# Dane wejściowe
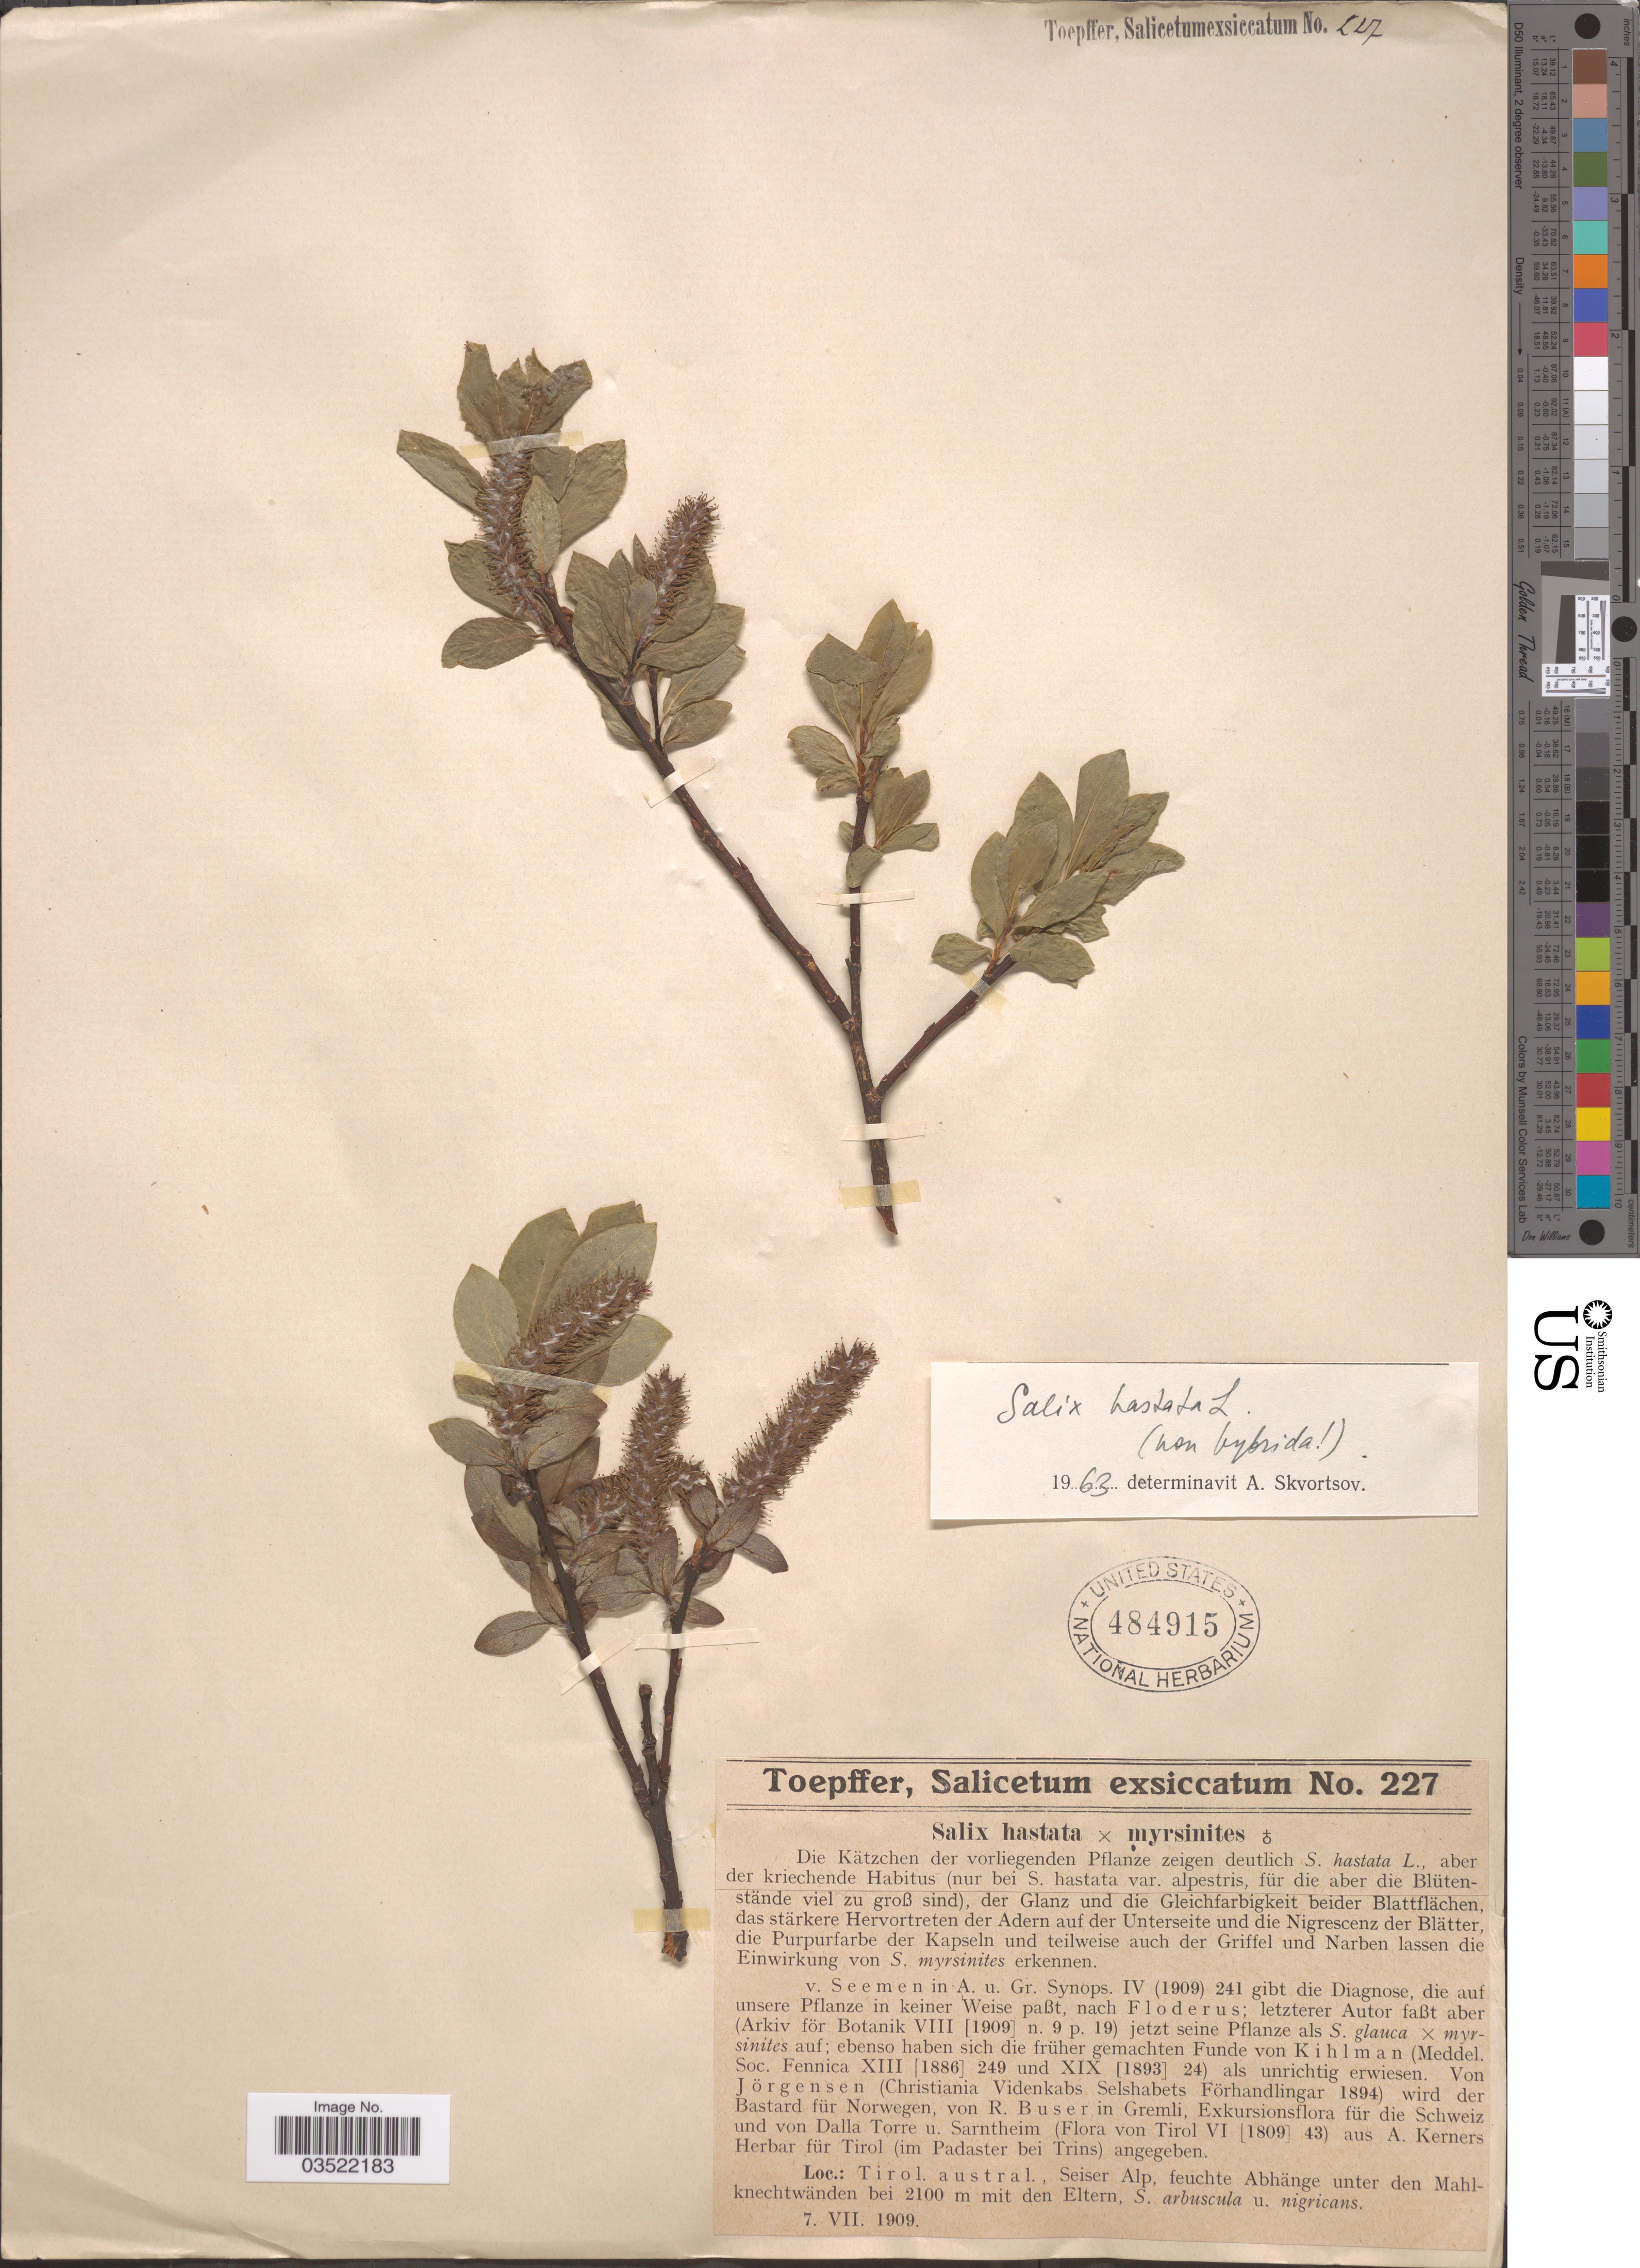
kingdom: Plantae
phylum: Tracheophyta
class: Magnoliopsida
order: Malpighiales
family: Salicaceae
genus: Salix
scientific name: Salix hastata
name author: L.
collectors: A. Toepffer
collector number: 227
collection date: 1909-07-07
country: Austria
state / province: Styria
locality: Tirol. austral., Seiser Alp feuchte Abhänge unter den Mahlknechtwänden bei mit den Eltern.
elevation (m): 2100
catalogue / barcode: US 484915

# Zadanie do wykonania
Przepisz dokładnie wszystkie powyższe dane, wiersz po wierszu, bez obrazów.

# Wynik ćwiczenia
kingdom: Plantae
phylum: Tracheophyta
class: Magnoliopsida
order: Malpighiales
family: Salicaceae
genus: Salix
scientific name: Salix hastata
name author: L.
collectors: A. Toepffer
collector number: 227
collection date: 1909-07-07
country: Austria
state / province: Styria
locality: Tirol. austral., Seiser Alp feuchte Abhänge unter den Mahlknechtwänden bei mit den Eltern.
elevation (m): 2100
catalogue / barcode: US 484915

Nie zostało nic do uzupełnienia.